*** MATERIALS PROVIDED ***
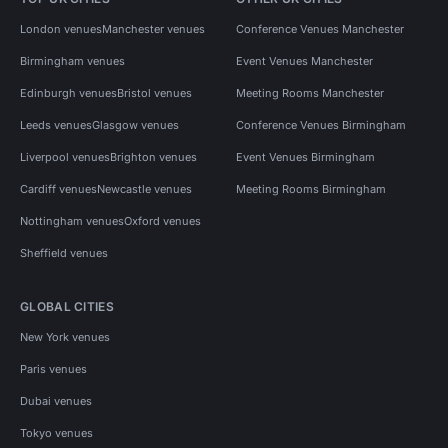
London venues
Manchester venues
Conference Venues Manchester
Birmingham venues
Event Venues Manchester
Edinburgh venues
Bristol venues
Meeting Rooms Manchester
Leeds venues
Glasgow venues
Conference Venues Birmingham
Liverpool venues
Brighton venues
Event Venues Birmingham
Cardiff venues
Newcastle venues
Meeting Rooms Birmingham
Nottingham venues
Oxford venues
Sheffield venues
GLOBAL CITIES
New York venues
Paris venues
Dubai venues
Tokyo venues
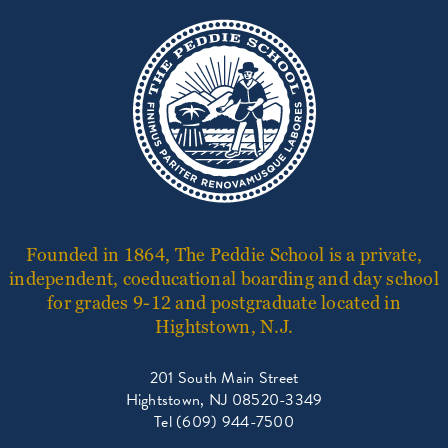
Founded in 1864, The Peddie School is a private,
independent, coeducational boarding and day school
for grades 9-12 and postgraduate located in
Hightstown, N.J.
201 South Main Street
Hightstown, NJ 08520-3349
Tel (609) 944-7500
*** End of MATERIALS PROVIDED ***
> [REQUIRED ACTION]: Reproduce the text of the records verbatim from their start through the line containing "GLOBAL CITIES", inclusive, and omit the pictures.

> [SOLVED EXERCISE]:
London venues
Manchester venues
Conference Venues Manchester
Birmingham venues
Event Venues Manchester
Edinburgh venues
Bristol venues
Meeting Rooms Manchester
Leeds venues
Glasgow venues
Conference Venues Birmingham
Liverpool venues
Brighton venues
Event Venues Birmingham
Cardiff venues
Newcastle venues
Meeting Rooms Birmingham
Nottingham venues
Oxford venues
Sheffield venues
GLOBAL CITIES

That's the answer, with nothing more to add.